What the task asks. In the rows below, copy out word for word the lines from the one with "class: Leotiomycetes" up to and including the one with "scientific name: Hygrocybe coccinea".

Items from a dataset
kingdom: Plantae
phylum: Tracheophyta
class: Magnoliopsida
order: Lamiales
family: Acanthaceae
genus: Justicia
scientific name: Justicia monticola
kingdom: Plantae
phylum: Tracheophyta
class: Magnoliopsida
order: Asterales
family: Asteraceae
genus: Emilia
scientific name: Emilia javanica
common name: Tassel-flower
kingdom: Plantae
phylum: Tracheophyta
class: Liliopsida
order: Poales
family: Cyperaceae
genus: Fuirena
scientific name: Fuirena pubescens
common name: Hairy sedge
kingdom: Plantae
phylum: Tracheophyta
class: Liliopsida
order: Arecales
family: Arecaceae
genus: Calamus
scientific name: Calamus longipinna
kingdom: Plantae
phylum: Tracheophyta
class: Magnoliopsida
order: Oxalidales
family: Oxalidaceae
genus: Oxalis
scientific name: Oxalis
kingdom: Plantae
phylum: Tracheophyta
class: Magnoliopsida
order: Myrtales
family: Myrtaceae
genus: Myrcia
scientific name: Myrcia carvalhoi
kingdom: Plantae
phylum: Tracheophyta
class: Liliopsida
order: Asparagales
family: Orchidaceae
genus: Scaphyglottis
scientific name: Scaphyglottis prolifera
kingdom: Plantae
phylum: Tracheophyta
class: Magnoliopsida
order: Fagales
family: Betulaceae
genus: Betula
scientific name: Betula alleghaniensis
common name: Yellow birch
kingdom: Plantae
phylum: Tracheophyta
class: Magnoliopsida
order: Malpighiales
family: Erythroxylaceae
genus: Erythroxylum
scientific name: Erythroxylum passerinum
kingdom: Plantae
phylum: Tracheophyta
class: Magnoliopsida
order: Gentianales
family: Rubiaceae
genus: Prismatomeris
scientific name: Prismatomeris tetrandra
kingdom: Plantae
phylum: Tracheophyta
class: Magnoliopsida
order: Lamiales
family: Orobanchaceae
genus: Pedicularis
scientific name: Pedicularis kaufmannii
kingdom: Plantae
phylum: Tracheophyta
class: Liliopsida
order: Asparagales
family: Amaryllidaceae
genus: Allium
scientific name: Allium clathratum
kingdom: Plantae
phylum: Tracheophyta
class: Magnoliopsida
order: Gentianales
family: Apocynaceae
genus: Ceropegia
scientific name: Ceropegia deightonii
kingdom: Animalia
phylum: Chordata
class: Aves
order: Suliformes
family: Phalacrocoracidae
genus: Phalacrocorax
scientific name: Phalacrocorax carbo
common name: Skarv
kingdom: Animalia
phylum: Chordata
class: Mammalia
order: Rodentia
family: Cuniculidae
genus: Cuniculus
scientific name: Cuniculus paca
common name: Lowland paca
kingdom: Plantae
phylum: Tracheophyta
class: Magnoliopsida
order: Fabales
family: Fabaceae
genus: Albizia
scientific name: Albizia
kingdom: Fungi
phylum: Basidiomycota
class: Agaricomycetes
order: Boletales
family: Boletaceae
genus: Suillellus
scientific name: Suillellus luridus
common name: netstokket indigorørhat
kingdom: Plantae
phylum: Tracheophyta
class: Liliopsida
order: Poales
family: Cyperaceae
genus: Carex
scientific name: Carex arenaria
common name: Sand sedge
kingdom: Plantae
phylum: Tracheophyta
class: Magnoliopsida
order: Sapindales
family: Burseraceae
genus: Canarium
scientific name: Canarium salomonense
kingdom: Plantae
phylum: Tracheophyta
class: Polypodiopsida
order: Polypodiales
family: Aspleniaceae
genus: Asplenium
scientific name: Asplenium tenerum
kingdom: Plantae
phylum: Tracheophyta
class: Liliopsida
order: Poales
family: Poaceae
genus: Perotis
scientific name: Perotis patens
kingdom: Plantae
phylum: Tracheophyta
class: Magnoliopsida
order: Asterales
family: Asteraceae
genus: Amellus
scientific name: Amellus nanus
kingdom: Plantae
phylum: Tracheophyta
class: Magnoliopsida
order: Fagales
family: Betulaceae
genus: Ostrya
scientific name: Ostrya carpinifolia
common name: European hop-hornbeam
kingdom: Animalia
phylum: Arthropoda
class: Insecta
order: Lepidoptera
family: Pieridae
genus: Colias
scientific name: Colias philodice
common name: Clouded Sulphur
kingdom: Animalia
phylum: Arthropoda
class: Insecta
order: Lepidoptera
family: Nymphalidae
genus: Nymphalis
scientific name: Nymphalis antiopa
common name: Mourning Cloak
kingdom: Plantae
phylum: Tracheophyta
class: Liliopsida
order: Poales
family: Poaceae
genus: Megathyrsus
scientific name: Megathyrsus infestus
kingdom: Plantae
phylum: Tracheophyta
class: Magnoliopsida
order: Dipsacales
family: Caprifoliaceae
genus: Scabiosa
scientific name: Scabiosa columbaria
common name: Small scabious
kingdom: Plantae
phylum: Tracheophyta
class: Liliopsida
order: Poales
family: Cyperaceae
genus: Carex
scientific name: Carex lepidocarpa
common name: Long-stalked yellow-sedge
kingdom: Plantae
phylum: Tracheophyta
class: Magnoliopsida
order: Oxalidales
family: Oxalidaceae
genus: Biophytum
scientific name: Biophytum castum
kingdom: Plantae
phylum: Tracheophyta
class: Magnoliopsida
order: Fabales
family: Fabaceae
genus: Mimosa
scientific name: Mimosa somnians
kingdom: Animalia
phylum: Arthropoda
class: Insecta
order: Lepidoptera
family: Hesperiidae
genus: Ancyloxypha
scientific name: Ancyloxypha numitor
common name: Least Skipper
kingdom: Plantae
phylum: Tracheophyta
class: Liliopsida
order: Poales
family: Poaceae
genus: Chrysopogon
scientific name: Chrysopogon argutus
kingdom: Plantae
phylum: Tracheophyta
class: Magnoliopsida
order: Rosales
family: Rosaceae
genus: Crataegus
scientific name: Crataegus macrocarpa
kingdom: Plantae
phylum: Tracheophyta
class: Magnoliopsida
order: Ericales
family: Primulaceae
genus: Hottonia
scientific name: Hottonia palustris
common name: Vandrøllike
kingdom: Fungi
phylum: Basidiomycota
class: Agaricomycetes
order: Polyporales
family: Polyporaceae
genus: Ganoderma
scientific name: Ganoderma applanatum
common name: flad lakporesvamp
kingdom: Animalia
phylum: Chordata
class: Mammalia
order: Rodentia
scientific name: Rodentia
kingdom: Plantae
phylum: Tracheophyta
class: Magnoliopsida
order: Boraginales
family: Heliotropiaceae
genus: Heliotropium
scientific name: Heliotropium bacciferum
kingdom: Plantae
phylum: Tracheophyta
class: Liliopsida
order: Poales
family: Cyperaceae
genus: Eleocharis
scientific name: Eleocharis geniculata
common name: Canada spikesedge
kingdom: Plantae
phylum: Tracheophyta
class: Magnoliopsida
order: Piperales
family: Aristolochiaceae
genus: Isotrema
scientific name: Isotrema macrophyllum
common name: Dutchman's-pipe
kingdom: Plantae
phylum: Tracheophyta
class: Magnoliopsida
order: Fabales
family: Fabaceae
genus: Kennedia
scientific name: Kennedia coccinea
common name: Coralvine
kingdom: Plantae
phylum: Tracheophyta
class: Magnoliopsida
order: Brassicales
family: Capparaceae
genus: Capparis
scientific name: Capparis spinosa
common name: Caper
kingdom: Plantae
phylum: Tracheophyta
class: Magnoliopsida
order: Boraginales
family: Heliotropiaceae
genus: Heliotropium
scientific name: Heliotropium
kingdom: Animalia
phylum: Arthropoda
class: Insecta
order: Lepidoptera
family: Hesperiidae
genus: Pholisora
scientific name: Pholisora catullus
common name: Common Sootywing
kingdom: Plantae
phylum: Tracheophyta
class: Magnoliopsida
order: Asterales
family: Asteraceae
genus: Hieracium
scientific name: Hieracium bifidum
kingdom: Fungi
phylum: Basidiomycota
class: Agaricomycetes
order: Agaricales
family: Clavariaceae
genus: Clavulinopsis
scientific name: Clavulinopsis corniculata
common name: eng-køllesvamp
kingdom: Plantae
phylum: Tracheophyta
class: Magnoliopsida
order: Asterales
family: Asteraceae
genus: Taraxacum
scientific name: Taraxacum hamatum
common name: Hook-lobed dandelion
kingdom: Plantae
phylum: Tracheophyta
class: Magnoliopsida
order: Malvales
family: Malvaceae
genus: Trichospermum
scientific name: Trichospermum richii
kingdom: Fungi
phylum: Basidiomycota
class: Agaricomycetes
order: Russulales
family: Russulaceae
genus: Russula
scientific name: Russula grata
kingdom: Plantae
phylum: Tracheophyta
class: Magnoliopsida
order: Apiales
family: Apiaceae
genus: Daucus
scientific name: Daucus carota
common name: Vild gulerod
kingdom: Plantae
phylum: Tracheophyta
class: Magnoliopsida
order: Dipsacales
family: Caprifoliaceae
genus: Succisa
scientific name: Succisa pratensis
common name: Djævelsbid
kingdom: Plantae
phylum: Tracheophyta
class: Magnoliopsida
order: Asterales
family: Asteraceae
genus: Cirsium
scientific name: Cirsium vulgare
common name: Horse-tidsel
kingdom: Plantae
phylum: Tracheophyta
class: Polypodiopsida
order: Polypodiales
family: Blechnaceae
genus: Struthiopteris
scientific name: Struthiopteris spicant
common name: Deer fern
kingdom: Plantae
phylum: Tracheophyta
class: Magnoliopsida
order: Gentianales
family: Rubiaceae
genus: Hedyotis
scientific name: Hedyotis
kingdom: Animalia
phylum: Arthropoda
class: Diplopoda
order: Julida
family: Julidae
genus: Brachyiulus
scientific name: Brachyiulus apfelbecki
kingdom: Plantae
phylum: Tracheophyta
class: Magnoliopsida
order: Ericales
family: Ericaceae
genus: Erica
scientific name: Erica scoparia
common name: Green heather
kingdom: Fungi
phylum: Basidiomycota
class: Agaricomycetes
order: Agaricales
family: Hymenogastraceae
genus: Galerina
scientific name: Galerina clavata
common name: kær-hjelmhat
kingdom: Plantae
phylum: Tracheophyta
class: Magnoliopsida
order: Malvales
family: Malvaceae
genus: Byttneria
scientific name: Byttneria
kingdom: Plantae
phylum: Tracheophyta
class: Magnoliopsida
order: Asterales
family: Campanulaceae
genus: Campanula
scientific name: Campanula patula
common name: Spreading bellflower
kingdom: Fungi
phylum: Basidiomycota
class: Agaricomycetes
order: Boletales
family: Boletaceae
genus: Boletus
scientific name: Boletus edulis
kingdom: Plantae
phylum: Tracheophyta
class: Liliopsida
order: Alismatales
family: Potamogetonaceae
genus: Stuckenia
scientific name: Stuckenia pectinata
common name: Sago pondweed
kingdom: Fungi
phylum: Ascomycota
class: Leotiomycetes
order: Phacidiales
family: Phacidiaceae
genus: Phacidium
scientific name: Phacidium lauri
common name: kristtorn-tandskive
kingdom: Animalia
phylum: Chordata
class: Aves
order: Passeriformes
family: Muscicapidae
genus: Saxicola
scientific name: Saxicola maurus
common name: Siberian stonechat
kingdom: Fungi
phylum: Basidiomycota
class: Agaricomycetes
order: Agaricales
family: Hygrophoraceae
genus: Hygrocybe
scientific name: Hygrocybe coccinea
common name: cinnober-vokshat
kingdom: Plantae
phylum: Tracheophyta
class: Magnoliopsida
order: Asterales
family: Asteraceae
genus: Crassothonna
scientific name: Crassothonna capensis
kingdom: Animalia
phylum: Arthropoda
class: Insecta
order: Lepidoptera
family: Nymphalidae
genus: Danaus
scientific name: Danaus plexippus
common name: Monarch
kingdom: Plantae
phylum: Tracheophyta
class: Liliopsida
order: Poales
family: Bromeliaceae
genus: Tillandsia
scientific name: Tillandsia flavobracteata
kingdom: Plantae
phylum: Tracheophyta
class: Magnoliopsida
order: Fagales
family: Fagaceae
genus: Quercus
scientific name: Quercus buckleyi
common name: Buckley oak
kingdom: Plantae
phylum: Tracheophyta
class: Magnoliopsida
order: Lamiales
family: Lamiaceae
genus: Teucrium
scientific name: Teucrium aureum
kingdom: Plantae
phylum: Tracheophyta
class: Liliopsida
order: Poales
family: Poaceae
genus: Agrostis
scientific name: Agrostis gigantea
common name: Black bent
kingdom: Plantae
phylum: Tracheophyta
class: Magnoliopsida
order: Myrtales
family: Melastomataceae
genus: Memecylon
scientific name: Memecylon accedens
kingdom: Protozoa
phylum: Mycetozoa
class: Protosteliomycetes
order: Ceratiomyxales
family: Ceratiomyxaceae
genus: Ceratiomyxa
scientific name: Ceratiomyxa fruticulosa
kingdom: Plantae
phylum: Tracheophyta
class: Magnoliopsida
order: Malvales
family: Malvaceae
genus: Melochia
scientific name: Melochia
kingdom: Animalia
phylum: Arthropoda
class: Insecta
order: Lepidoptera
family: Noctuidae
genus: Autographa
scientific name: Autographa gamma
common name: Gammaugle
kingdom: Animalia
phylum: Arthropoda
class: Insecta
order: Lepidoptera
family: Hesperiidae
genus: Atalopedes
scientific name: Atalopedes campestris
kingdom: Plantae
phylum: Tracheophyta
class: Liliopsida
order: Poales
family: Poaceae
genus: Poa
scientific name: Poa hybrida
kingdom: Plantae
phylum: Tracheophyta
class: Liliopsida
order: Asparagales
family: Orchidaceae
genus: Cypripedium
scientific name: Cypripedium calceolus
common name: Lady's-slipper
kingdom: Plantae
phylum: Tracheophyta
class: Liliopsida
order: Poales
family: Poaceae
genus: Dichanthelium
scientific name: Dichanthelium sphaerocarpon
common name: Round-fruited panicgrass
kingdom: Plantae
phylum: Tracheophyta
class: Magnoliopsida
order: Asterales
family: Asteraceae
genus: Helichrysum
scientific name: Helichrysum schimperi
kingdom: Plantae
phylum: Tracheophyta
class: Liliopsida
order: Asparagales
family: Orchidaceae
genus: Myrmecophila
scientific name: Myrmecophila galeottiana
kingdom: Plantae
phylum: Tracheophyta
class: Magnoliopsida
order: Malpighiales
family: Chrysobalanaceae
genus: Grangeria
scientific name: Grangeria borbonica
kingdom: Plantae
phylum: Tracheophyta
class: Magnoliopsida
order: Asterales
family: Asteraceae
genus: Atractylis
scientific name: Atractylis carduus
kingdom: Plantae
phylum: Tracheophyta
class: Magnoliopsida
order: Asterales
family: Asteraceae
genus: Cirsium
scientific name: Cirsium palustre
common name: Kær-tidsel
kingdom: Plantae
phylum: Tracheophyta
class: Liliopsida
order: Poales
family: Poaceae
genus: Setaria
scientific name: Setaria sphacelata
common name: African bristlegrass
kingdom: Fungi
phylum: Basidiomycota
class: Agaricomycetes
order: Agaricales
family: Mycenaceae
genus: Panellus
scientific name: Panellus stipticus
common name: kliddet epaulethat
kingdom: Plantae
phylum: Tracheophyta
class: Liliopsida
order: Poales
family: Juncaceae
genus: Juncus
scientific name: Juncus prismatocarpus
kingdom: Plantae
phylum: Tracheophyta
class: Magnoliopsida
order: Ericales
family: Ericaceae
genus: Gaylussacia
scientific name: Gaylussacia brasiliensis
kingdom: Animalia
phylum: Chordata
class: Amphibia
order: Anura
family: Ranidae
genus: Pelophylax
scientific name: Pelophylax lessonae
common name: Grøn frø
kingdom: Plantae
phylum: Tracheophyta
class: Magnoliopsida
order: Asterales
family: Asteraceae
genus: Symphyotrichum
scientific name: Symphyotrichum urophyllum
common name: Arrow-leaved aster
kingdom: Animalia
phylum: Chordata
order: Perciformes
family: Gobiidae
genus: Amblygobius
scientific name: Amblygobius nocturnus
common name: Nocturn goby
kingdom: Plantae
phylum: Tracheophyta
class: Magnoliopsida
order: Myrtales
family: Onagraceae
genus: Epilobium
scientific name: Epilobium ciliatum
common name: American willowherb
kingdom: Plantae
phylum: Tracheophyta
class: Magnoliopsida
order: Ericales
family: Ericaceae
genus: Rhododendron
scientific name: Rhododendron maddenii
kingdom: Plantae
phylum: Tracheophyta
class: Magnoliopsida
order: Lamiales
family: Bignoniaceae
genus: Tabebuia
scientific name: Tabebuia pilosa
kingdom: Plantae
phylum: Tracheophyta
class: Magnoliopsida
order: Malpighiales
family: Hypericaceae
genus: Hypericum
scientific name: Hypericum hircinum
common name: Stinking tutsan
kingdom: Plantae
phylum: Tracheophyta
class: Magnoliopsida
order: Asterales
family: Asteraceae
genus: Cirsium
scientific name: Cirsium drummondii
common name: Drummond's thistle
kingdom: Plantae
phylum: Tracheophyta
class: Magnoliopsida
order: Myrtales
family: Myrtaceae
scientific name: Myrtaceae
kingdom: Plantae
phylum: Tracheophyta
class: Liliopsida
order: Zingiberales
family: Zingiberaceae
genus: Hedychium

Completed exercise.
class: Leotiomycetes
order: Phacidiales
family: Phacidiaceae
genus: Phacidium
scientific name: Phacidium lauri
common name: kristtorn-tandskive
kingdom: Animalia
phylum: Chordata
class: Aves
order: Passeriformes
family: Muscicapidae
genus: Saxicola
scientific name: Saxicola maurus
common name: Siberian stonechat
kingdom: Fungi
phylum: Basidiomycota
class: Agaricomycetes
order: Agaricales
family: Hygrophoraceae
genus: Hygrocybe
scientific name: Hygrocybe coccinea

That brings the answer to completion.